Ironically, the solution, if indeed there is one, is not to take on Hezbollah. Any war, presumably involving Israel, would only lead to armageddon. The priority must be a resumption of the popular pressure, similar to the street protests in October and November, to bring the IMF back to the table. The channels of corruption must be cleansed, infrastructure improved and the banking sector reformed. Part of any reform package must also include the creation and international management of a sovereign wealth fund for the revenues from the estimated 1.7 billion barrels of oil and 122 trillion cubic feet of natural gas which Lebanon might own (and which, incidentally, the political class had already started divvying up before anything had been pumped to the surface). With this, Lebanon could — and it’s a big could — become a second Norway. At the same time, the UK and the US must not abandon their support for the small but internationally respected Lebanese Armed Forces. The LAF is the last line of state security. If soldiers’ salaries are worthless, the fear is they will melt away into their communities and the country will descend into sectarian conflict as it did in 1975.

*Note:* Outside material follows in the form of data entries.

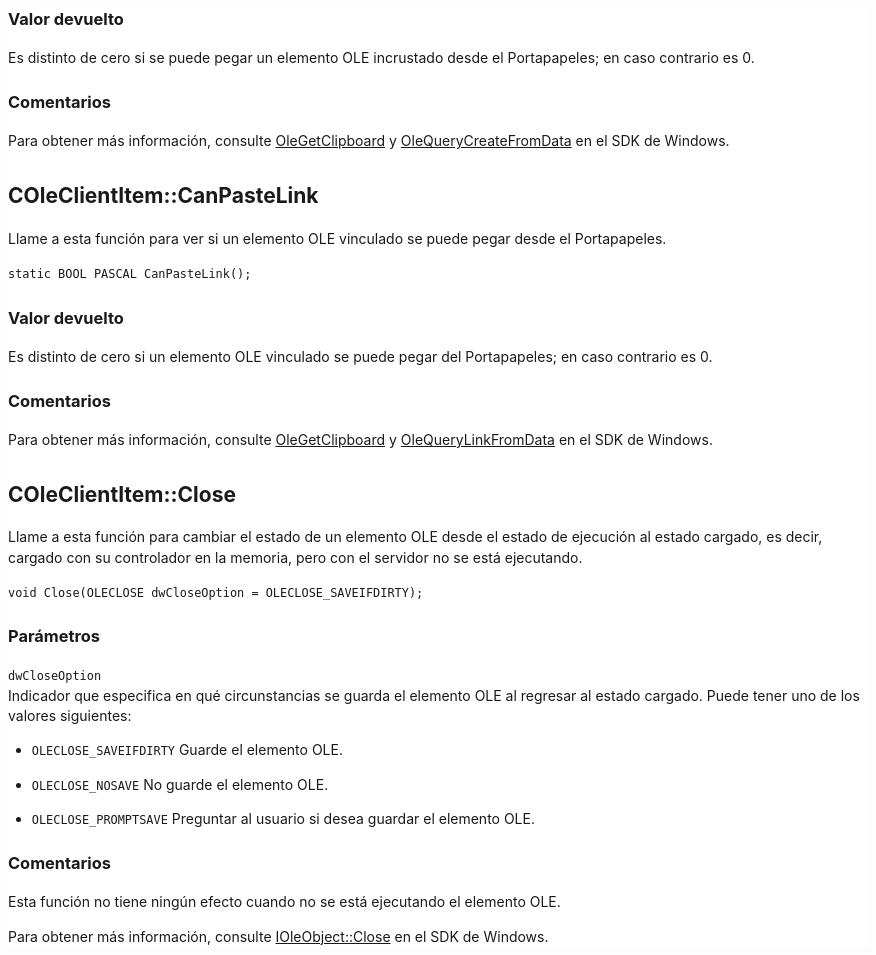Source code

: ### <a name="return-value"></a>Valor devuelto  
 Es distinto de cero si se puede pegar un elemento OLE incrustado desde el Portapapeles; en caso contrario es 0.  
  
### <a name="remarks"></a>Comentarios  
 Para obtener más información, consulte [OleGetClipboard](http://msdn.microsoft.com/library/windows/desktop/ms692778) y [OleQueryCreateFromData](http://msdn.microsoft.com/library/windows/desktop/ms683739) en el SDK de Windows.  
  
##  <a name="canpastelink"></a>  COleClientItem::CanPasteLink  
 Llame a esta función para ver si un elemento OLE vinculado se puede pegar desde el Portapapeles.  
  
```  
static BOOL PASCAL CanPasteLink();
```  
  
### <a name="return-value"></a>Valor devuelto  
 Es distinto de cero si un elemento OLE vinculado se puede pegar del Portapapeles; en caso contrario es 0.  
  
### <a name="remarks"></a>Comentarios  
 Para obtener más información, consulte [OleGetClipboard](http://msdn.microsoft.com/library/windows/desktop/ms692778) y [OleQueryLinkFromData](http://msdn.microsoft.com/library/windows/desktop/ms690244) en el SDK de Windows.  
  
##  <a name="close"></a>  COleClientItem::Close  
 Llame a esta función para cambiar el estado de un elemento OLE desde el estado de ejecución al estado cargado, es decir, cargado con su controlador en la memoria, pero con el servidor no se está ejecutando.  
  
```  
void Close(OLECLOSE dwCloseOption = OLECLOSE_SAVEIFDIRTY);
```  
  
### <a name="parameters"></a>Parámetros  
 `dwCloseOption`  
 Indicador que especifica en qué circunstancias se guarda el elemento OLE al regresar al estado cargado. Puede tener uno de los valores siguientes:  
  
- `OLECLOSE_SAVEIFDIRTY` Guarde el elemento OLE.  
  
- `OLECLOSE_NOSAVE` No guarde el elemento OLE.  
  
- `OLECLOSE_PROMPTSAVE` Preguntar al usuario si desea guardar el elemento OLE.  
  
### <a name="remarks"></a>Comentarios  
 Esta función no tiene ningún efecto cuando no se está ejecutando el elemento OLE.  
  
 Para obtener más información, consulte [IOleObject::Close](http://msdn.microsoft.com/library/windows/desktop/ms683922) en el SDK de Windows.  
  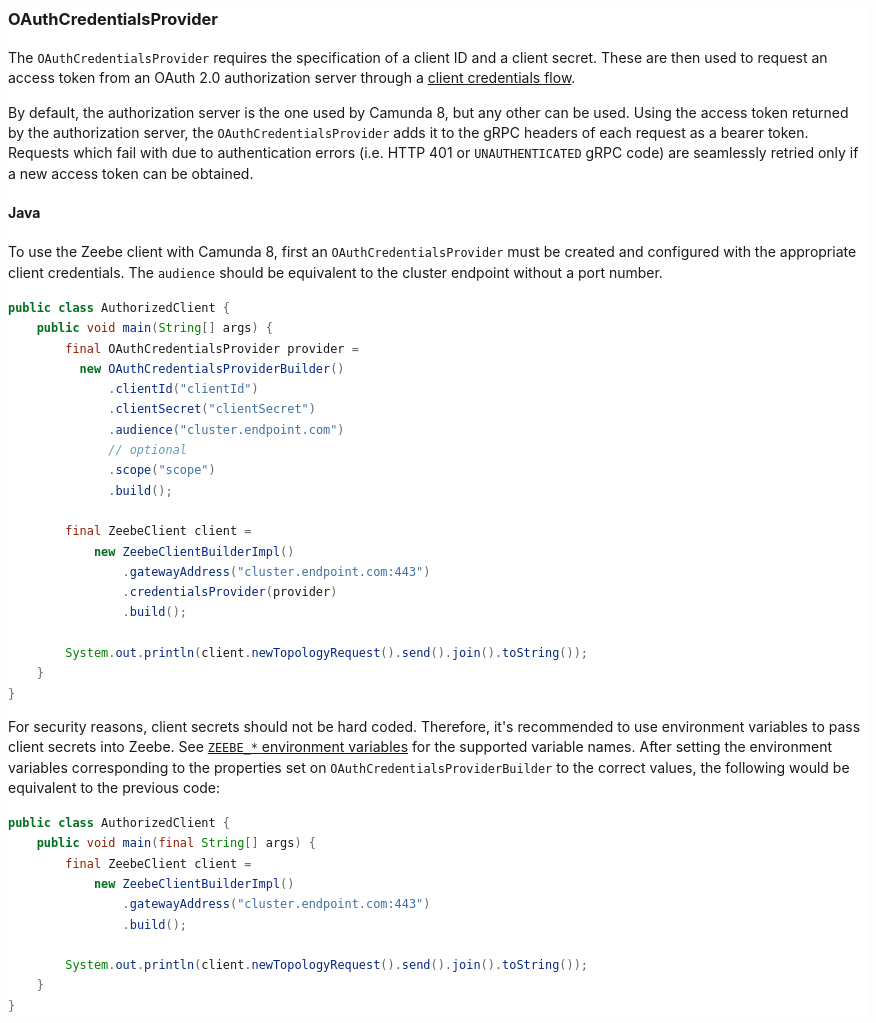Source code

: ### OAuthCredentialsProvider

The `OAuthCredentialsProvider` requires the specification of a client ID and a client secret. These are then used to request an access token from an OAuth 2.0 authorization server through a [client credentials flow](https://tools.ietf.org/html/rfc6749#section-4.4).

By default, the authorization server is the one used by Camunda 8, but any other can be used. Using the access token returned by the authorization server, the `OAuthCredentialsProvider` adds it to the gRPC headers of each request as a bearer token. Requests which fail with due to authentication errors (i.e. HTTP 401 or `UNAUTHENTICATED` gRPC code) are seamlessly retried only if a new access token can be obtained.

#### Java

To use the Zeebe client with Camunda 8, first an `OAuthCredentialsProvider` must be created and configured with the appropriate client credentials. The `audience` should be equivalent to the cluster endpoint without a port number.

```java
public class AuthorizedClient {
    public void main(String[] args) {
        final OAuthCredentialsProvider provider =
          new OAuthCredentialsProviderBuilder()
              .clientId("clientId")
              .clientSecret("clientSecret")
              .audience("cluster.endpoint.com")
              // optional
              .scope("scope")
              .build();

        final ZeebeClient client =
            new ZeebeClientBuilderImpl()
                .gatewayAddress("cluster.endpoint.com:443")
                .credentialsProvider(provider)
                .build();

        System.out.println(client.newTopologyRequest().send().join().toString());
    }
}
```

For security reasons, client secrets should not be hard coded. Therefore, it's recommended to use environment variables to pass client secrets into Zeebe. See [`ZEEBE_*` environment variables](#environment-variables) for the supported variable names. After setting the environment variables corresponding to the properties set on `OAuthCredentialsProviderBuilder` to the correct values, the following would be equivalent to the previous code:

```java
public class AuthorizedClient {
    public void main(final String[] args) {
        final ZeebeClient client =
            new ZeebeClientBuilderImpl()
                .gatewayAddress("cluster.endpoint.com:443")
                .build();

        System.out.println(client.newTopologyRequest().send().join().toString());
    }
}
```
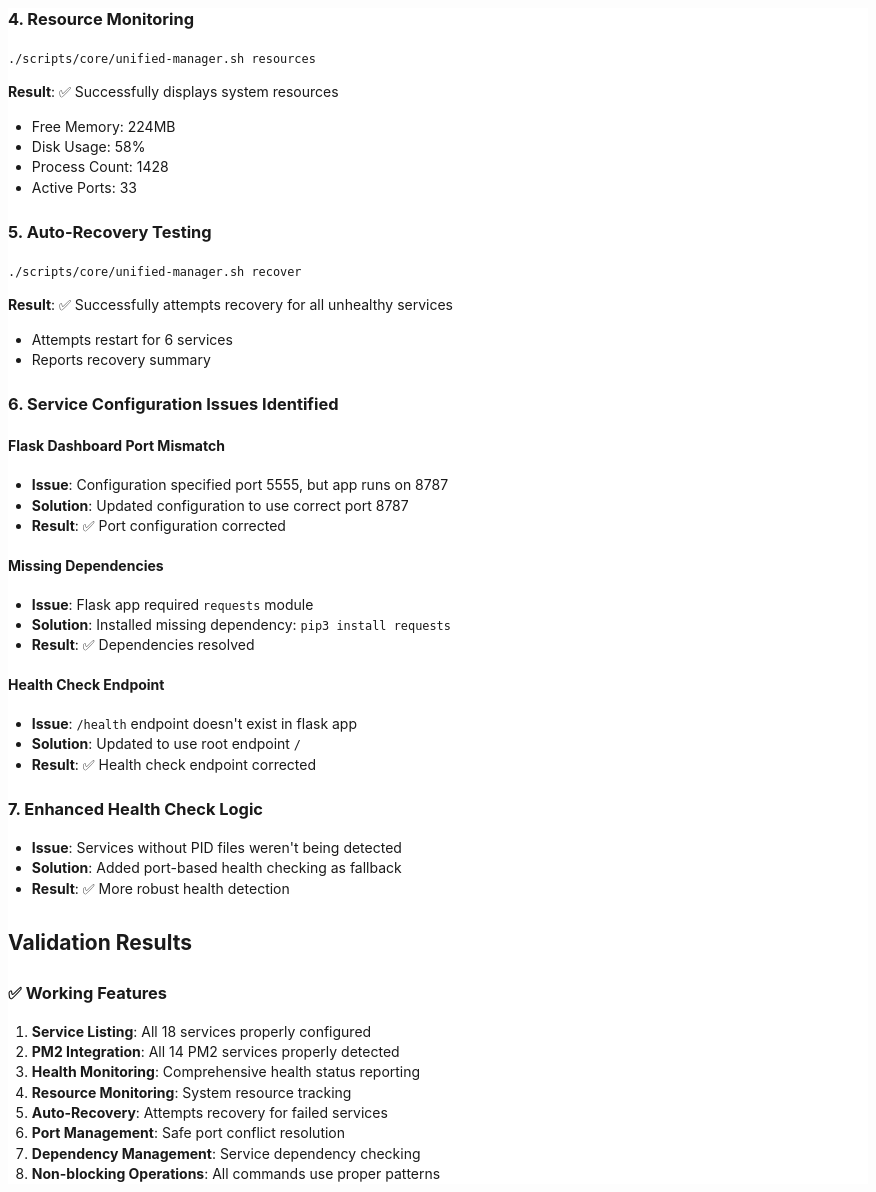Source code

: ### **4. Resource Monitoring**
```bash
./scripts/core/unified-manager.sh resources
```
**Result**: ✅ Successfully displays system resources
- Free Memory: 224MB
- Disk Usage: 58%
- Process Count: 1428
- Active Ports: 33

### **5. Auto-Recovery Testing**
```bash
./scripts/core/unified-manager.sh recover
```
**Result**: ✅ Successfully attempts recovery for all unhealthy services
- Attempts restart for 6 services
- Reports recovery summary

### **6. Service Configuration Issues Identified**

#### **Flask Dashboard Port Mismatch**
- **Issue**: Configuration specified port 5555, but app runs on 8787
- **Solution**: Updated configuration to use correct port 8787
- **Result**: ✅ Port configuration corrected

#### **Missing Dependencies**
- **Issue**: Flask app required `requests` module
- **Solution**: Installed missing dependency: `pip3 install requests`
- **Result**: ✅ Dependencies resolved

#### **Health Check Endpoint**
- **Issue**: `/health` endpoint doesn't exist in flask app
- **Solution**: Updated to use root endpoint `/`
- **Result**: ✅ Health check endpoint corrected

### **7. Enhanced Health Check Logic**
- **Issue**: Services without PID files weren't being detected
- **Solution**: Added port-based health checking as fallback
- **Result**: ✅ More robust health detection

## **Validation Results**

### **✅ Working Features**
1. **Service Listing**: All 18 services properly configured
2. **PM2 Integration**: All 14 PM2 services properly detected
3. **Health Monitoring**: Comprehensive health status reporting
4. **Resource Monitoring**: System resource tracking
5. **Auto-Recovery**: Attempts recovery for failed services
6. **Port Management**: Safe port conflict resolution
7. **Dependency Management**: Service dependency checking
8. **Non-blocking Operations**: All commands use proper patterns
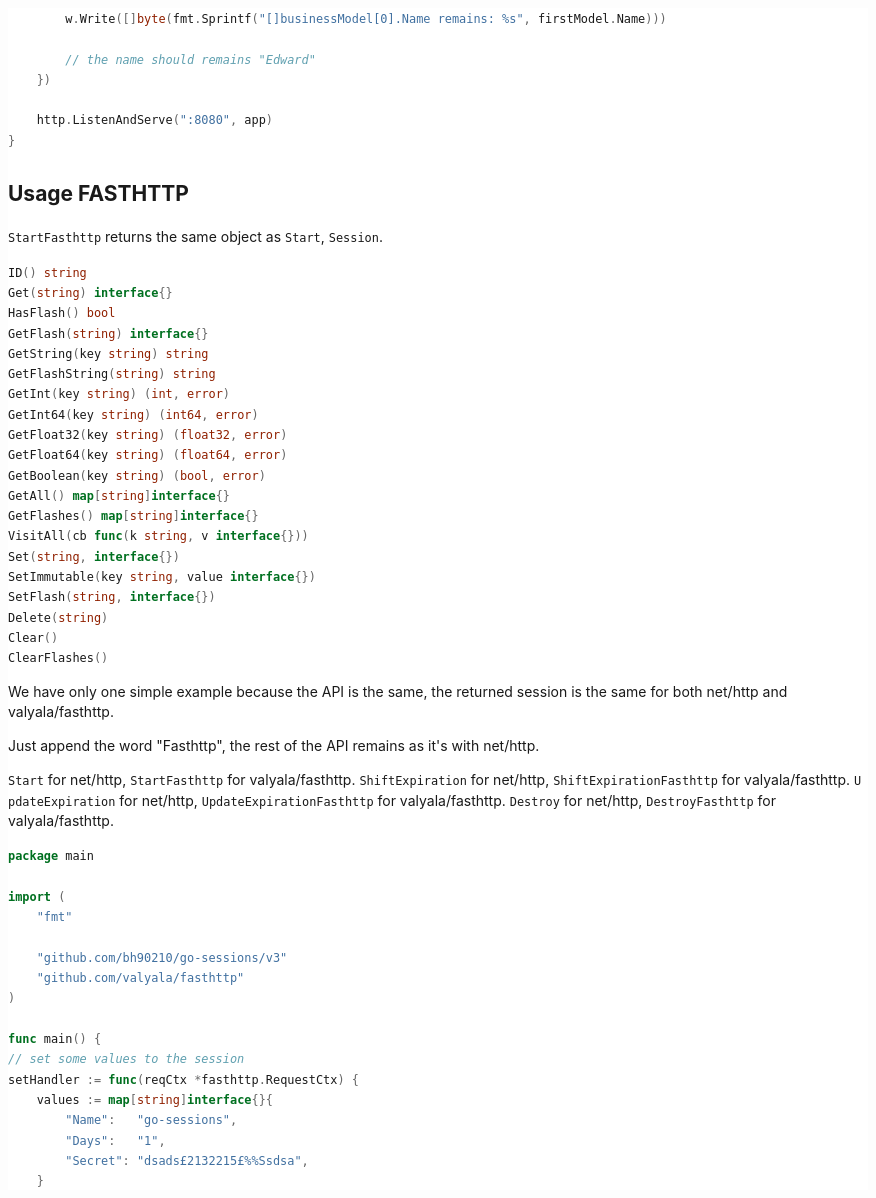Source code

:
 ```go
		w.Write([]byte(fmt.Sprintf("[]businessModel[0].Name remains: %s", firstModel.Name)))

		// the name should remains "Edward"
	})

	http.ListenAndServe(":8080", app)
}
```


Usage FASTHTTP
------------

`StartFasthttp` returns the same object as `Start`, `Session`.

```go
ID() string
Get(string) interface{}
HasFlash() bool
GetFlash(string) interface{}
GetString(key string) string
GetFlashString(string) string
GetInt(key string) (int, error)
GetInt64(key string) (int64, error)
GetFloat32(key string) (float32, error)
GetFloat64(key string) (float64, error)
GetBoolean(key string) (bool, error)
GetAll() map[string]interface{}
GetFlashes() map[string]interface{}
VisitAll(cb func(k string, v interface{}))
Set(string, interface{})
SetImmutable(key string, value interface{})
SetFlash(string, interface{})
Delete(string)
Clear()
ClearFlashes()
```

We have only one simple example because the API is the same, the returned session is the same for both net/http and valyala/fasthttp.

Just append the word "Fasthttp", the rest of the API remains as it's with net/http.

`Start` for net/http, `StartFasthttp` for valyala/fasthttp.
`ShiftExpiration` for net/http, `ShiftExpirationFasthttp` for valyala/fasthttp.
`UpdateExpiration` for net/http, `UpdateExpirationFasthttp` for valyala/fasthttp.
`Destroy` for net/http, `DestroyFasthttp` for valyala/fasthttp.

```go
package main

import (
	"fmt"

	"github.com/bh90210/go-sessions/v3"
	"github.com/valyala/fasthttp"
)

func main() {
// set some values to the session
setHandler := func(reqCtx *fasthttp.RequestCtx) {
	values := map[string]interface{}{
		"Name":   "go-sessions",
		"Days":   "1",
		"Secret": "dsads£2132215£%%Ssdsa",
	}

```

[Travis Widget]: https://img.shields.io/travis/kataras/go-sessions.svg?style=flat-square
[Travis]: http://travis-ci.org/kataras/go-sessions
[License Widget]: https://img.shields.io/badge/license-MIT%20%20License%20-E91E63.svg?style=flat-square
[License]: https://github.com/kataras/go-sessions/blob/master/LICENSE
[Release Widget]: https://img.shields.io/badge/release-v3.3.0-blue.svg?style=flat-square
[Release]: https://github.com/kataras/go-sessions/releases
[Chat Widget]: https://img.shields.io/badge/community-chat-00BCD4.svg?style=flat-square
[Chat]: https://kataras.rocket.chat/channel/go-sessions
[ChatMain]: https://kataras.rocket.chat/channel/go-sessions
[ChatAlternative]: https://gitter.im/kataras/go-sessions
[Report Widget]: https://img.shields.io/badge/report%20card-A%2B-F44336.svg?style=flat-square
[Report]: http://goreportcard.com/report/kataras/go-sessions
[Documentation Widget]: https://img.shields.io/badge/docs-reference-5272B4.svg?style=flat-square
[Documentation]: https://godoc.org/github.com/kataras/go-sessions
[Language Widget]: https://img.shields.io/badge/powered_by-Go-3362c2.svg?style=flat-square
[Language]: http://golang.org
[Platform Widget]: https://img.shields.io/badge/platform-Any--OS-yellow.svg?style=flat-square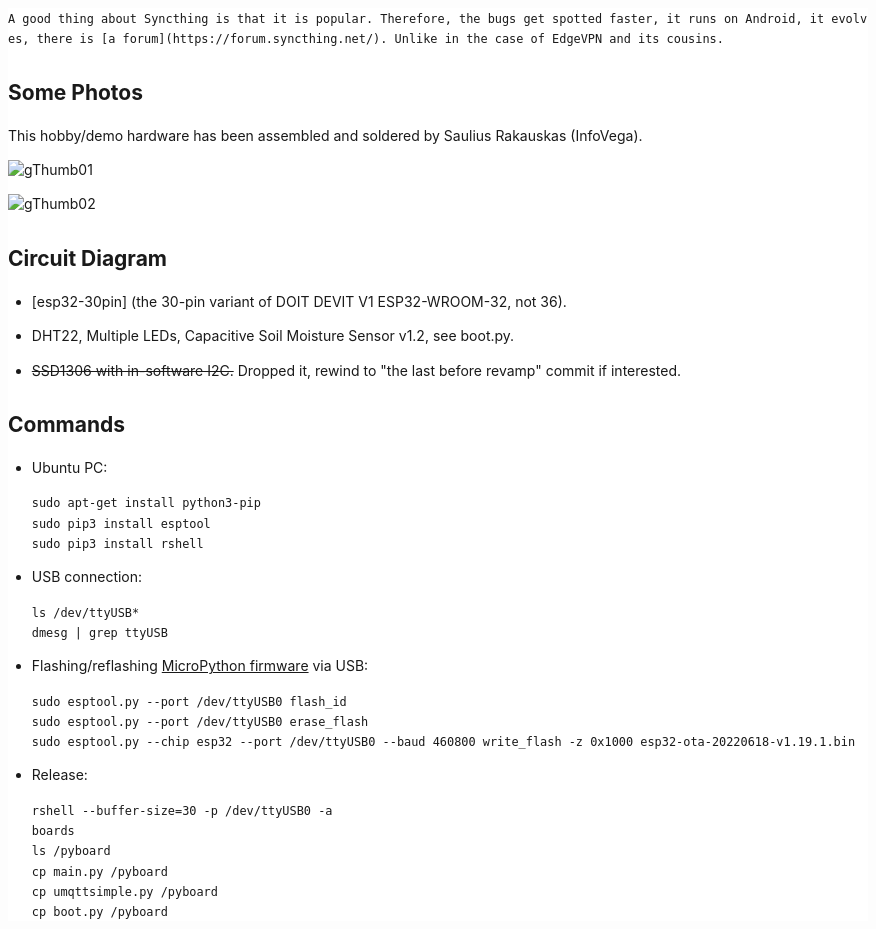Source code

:     A good thing about Syncthing is that it is popular. Therefore, the bugs get spotted faster, it runs on Android, it evolves, there is [a forum](https://forum.syncthing.net/). Unlike in the case of EdgeVPN and its cousins. 

## Some Photos

This hobby/demo hardware has been assembled and soldered by Saulius Rakauskas (InfoVega).

![gThumb01](./images/esp32-ssd1306-dht22-front.jpg "ESP32 on a custom board: Front.")

![gThumb02](./images/esp32-ssd1306-dht22-back.jpg "ESP32 on a custom board: Back.")

## Circuit Diagram

- [esp32-30pin] (the 30-pin variant of DOIT DEVIT V1 ESP32-WROOM-32, not 36).

- DHT22, Multiple LEDs, Capacitive Soil Moisture Sensor v1.2, see boot.py.

- ~~SSD1306 with in-software I2C.~~ Dropped it, rewind to "the last before revamp" commit if interested.

## Commands

- Ubuntu PC:

  ```console
  sudo apt-get install python3-pip
  sudo pip3 install esptool
  sudo pip3 install rshell
  ```

- USB connection:

  ```console
  ls /dev/ttyUSB*
  dmesg | grep ttyUSB
  ```

- Flashing/reflashing [MicroPython firmware][MicroPython firmware] via USB:

  ```console
  sudo esptool.py --port /dev/ttyUSB0 flash_id
  sudo esptool.py --port /dev/ttyUSB0 erase_flash
  sudo esptool.py --chip esp32 --port /dev/ttyUSB0 --baud 460800 write_flash -z 0x1000 esp32-ota-20220618-v1.19.1.bin
  ```  

- Release: 

  ```console
  rshell --buffer-size=30 -p /dev/ttyUSB0 -a
  boards
  ls /pyboard
  cp main.py /pyboard
  cp umqttsimple.py /pyboard
  cp boot.py /pyboard
  ```


[Getting Started]: https://www.youtube.com/watch?v=_vcQTyLU1WY&list=PLKGiH5V9SS1hUz5Jh_35oTFM4wPZYA4sT&index=2
[MicroPython firmware]: https://micropython.org/download/esp32-ota/
[micropython-mqtt-async]: https://github.com/peterhinch/micropython-mqtt/tree/master/mqtt_as
[micropython-nano-gui]: https://github.com/peterhinch/micropython-nano-gui
[micropython-Rui-Santos]: https://github.com/RuiSantosdotme/ESP-MicroPython/tree/master/code/MQTT/Node_RED_Client
[umqtt.simple]: https://github.com/micropython/micropython-lib/blob/master/micropython/umqtt.simple/example_sub_led.py
[umqtt.robust]: https://github.com/micropython/micropython-lib/blob/master/micropython/umqtt.robust/example_sub_robust.py
[umqtt.robust dies when MQTT broker gets restarted #102]: https://github.com/micropython/micropython-lib/issues/102
[umqtt.robust: Resubscribe to topics after doing reconnect. #186]: https://github.com/micropython/micropython-lib/pull/186
[can't await mqtt.simple publish method #357]: https://github.com/micropython/micropython-lib/issues/357
[umqtt.simple socket behaviour when WiFi is degraded #103]: https://github.com/micropython/micropython-lib/issues/103
[unstable MQTT on ESP8266 (4+ days) #2568]: https://github.com/micropython/micropython/issues/2568
[umqtt cannot import MQTTClient #250]: https://github.com/micropython/micropython-lib/issues/250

And let’s not forget that for such a spectacularly dysfunctional country, Lebanon is founded on the bedrock of consensus — there are 18 officially recognized faiths including Judaism — and any attempts in its short history by one sect or party to dominate the rest have failed. So, Hezbollah’s vaulting ambition aside, the challenge is to finally cut out the cancer of corruption and for Lebanon to once again flourish in its own charming, albeit unconventional way. It is a vibrant, pluralistic and necessary nation. It should not be allowed to die.